We’ve talked numerous times in the past about the love-hate relationship between Utah Jazz fans and Carlos Boozer. After being on their bad sides for the past year or so, Booz is slowly charming his way back into their hearts. The Jazz have rebounded from a slow start and have won six of their last eight games. Boozer has been the main reason in their resurgence averaging 23.8 ppg and 10.8 rpg in their winning streak.
Over the years, Boozer has infuriated fans with his inconsistent play and his constant injuries. His popularity in the state of Utah reached an all-time low over the summer when he stated the organization agreed to trade him to the Bulls or Heat. The team denied such an arrangement was made. It also didn’t help when he didn’t opt out of his contract.
“It was really ugly at the start of the season,” says Allan Martindale, a 13-year Jazz season ticket holder. “They booed him every time he touched the ball for the first game or two. After that they booed him after every mistake he made, no matter how small. There was one game I remember when he missed his first shot and the crowd went crazy. It was a good look, he was wide open, it was just a little off the mark. That didn’t matter, though.”
Ever since he reported into training camp, Boozer has done his part to not fuel the fire. Whether he’s getting good advice from his PR team or he just practicing common sense, Carlos has been able to douse the fire he started by keeping his mouth shut and remaining positive.
On the court, he has started to pick it up as well. Just like the Jazz, he started off the season slowly, showing his usual flashes of inconsistency. But in the past couple of weeks, Boozer has been looking like the All-Star player he is capable of being. He has posted six double-doubles in the past eight games and has been shooting the ball great from the field (60.8 percent) and from the FT line (83 percent). Coach Jerry Sloan has praised Boozer’s more aggressive approach and willingness to play with his back against the basket.
“I don’t know if he still didn’t feel explosive or not,” Sloan told reporters yesterday. “But he seemed to be settling for too many contested shots from mid-range early this season. The last couple of times I’ve seen him, he’s been back on the block where he belongs.”
Fans have also started to like this new and improved Carlos.
“The fans seem to be coming around slowly,” says Martindale. “I don’t think they’ll ever embrace the guy again, but they seem to be more comfortable cheering for him when he makes a big play.”
While fans are willing to forgive, they aren’t getting their hopes too high on Boozer.
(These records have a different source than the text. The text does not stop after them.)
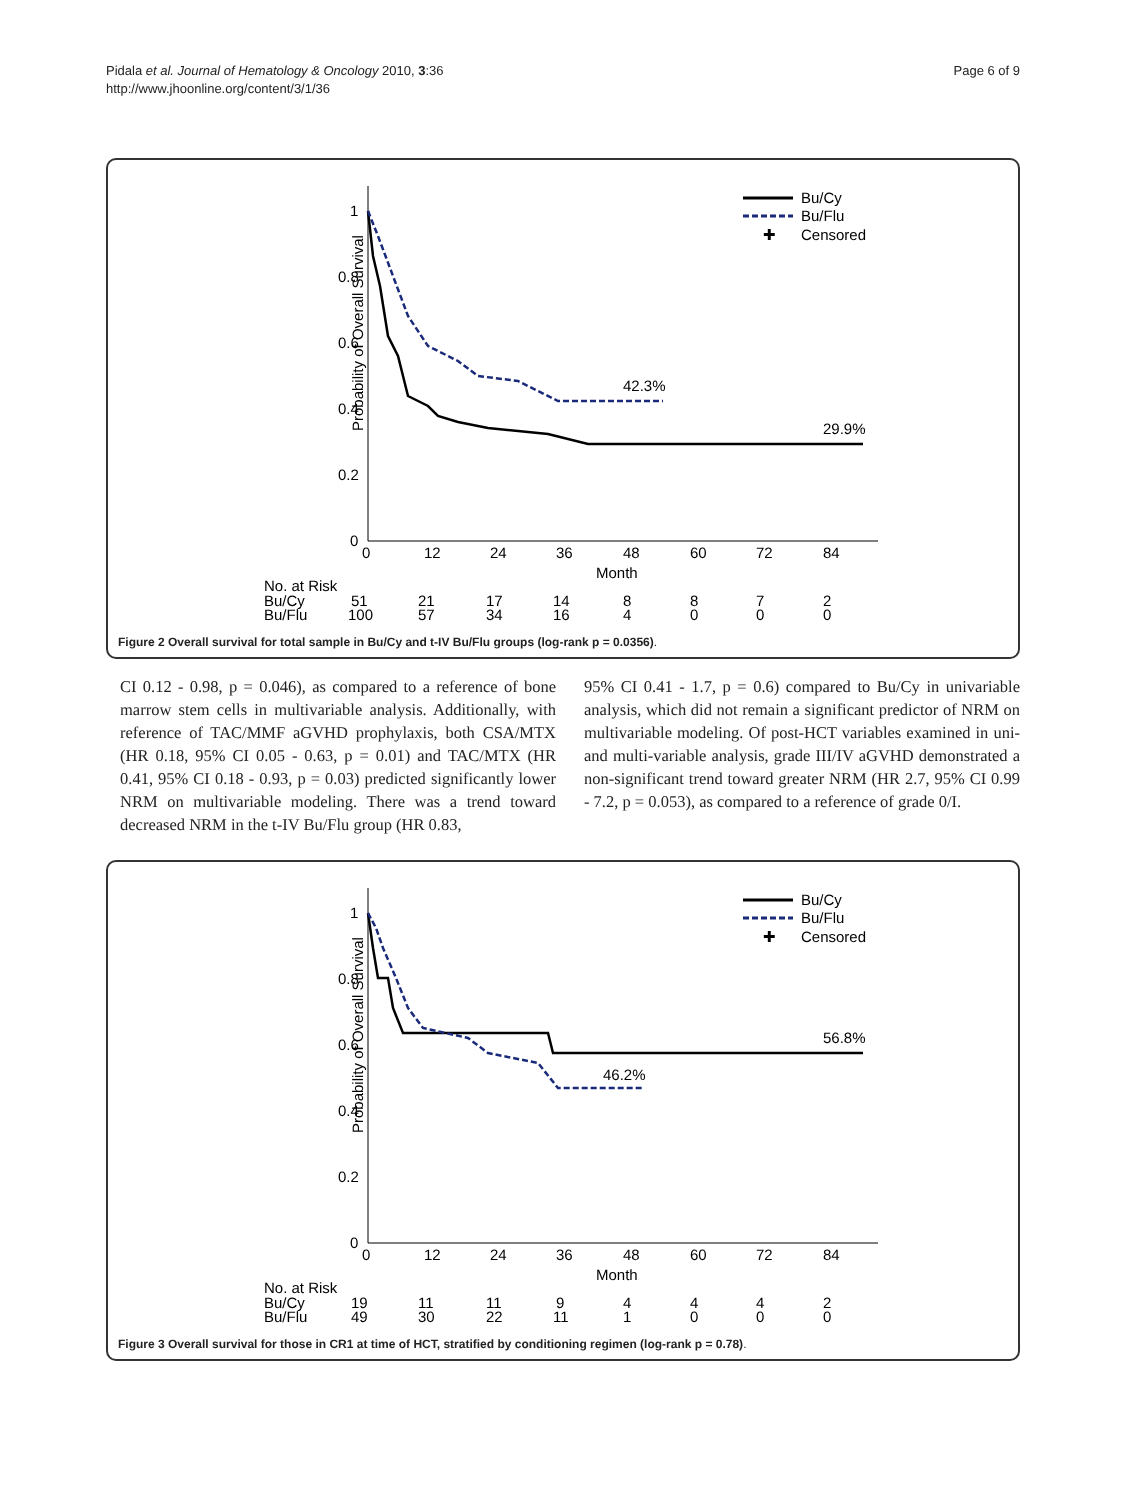Pidala et al. Journal of Hematology & Oncology 2010, 3:36
http://www.jhoonline.org/content/3/1/36
Page 6 of 9
Probability of Overall Survival
1
0.8
0.6
0.4
0.2
0
0
12
24
36
48
60
72
84
Month
42.3%
29.9%
Bu/Cy
Bu/Flu
✚
Censored
No. at Risk
Bu/Cy
51
21
17
14
8
8
7
2
Bu/Flu
100
57
34
16
4
0
0
0
Figure 2 Overall survival for total sample in Bu/Cy and t-IV Bu/Flu groups (log-rank p = 0.0356).
CI 0.12 - 0.98, p = 0.046), as compared to a reference of bone marrow stem cells in multivariable analysis. Additionally, with reference of TAC/MMF aGVHD prophylaxis, both CSA/MTX (HR 0.18, 95% CI 0.05 - 0.63, p = 0.01) and TAC/MTX (HR 0.41, 95% CI 0.18 - 0.93, p = 0.03) predicted significantly lower NRM on multivariable modeling. There was a trend toward decreased NRM in the t-IV Bu/Flu group (HR 0.83,
95% CI 0.41 - 1.7, p = 0.6) compared to Bu/Cy in univariable analysis, which did not remain a significant predictor of NRM on multivariable modeling. Of post-HCT variables examined in uni- and multi-variable analysis, grade III/IV aGVHD demonstrated a non-significant trend toward greater NRM (HR 2.7, 95% CI 0.99 - 7.2, p = 0.053), as compared to a reference of grade 0/I.
Probability of Overall Survival
1
0.8
0.6
0.4
0.2
0
0
12
24
36
48
60
72
84
Month
46.2%
56.8%
Bu/Cy
Bu/Flu
✚
Censored
No. at Risk
Bu/Cy
19
11
11
9
4
4
4
2
Bu/Flu
49
30
22
11
1
0
0
0
Figure 3 Overall survival for those in CR1 at time of HCT, stratified by conditioning regimen (log-rank p = 0.78).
They know his performance may be more of a result of being in a contract year rather than trying to win back fans.
“I think they can live with him as long as he keeps his mouth shut and puts up big numbers,” says Martindale. “They know that this will probably be his last year here, so I think they’ve resigned to put up with him until he’s gone. It’s a shaky truce that could shatter if he has a bad stretch of games.”
And that’s where the love-hate relationship come back into play.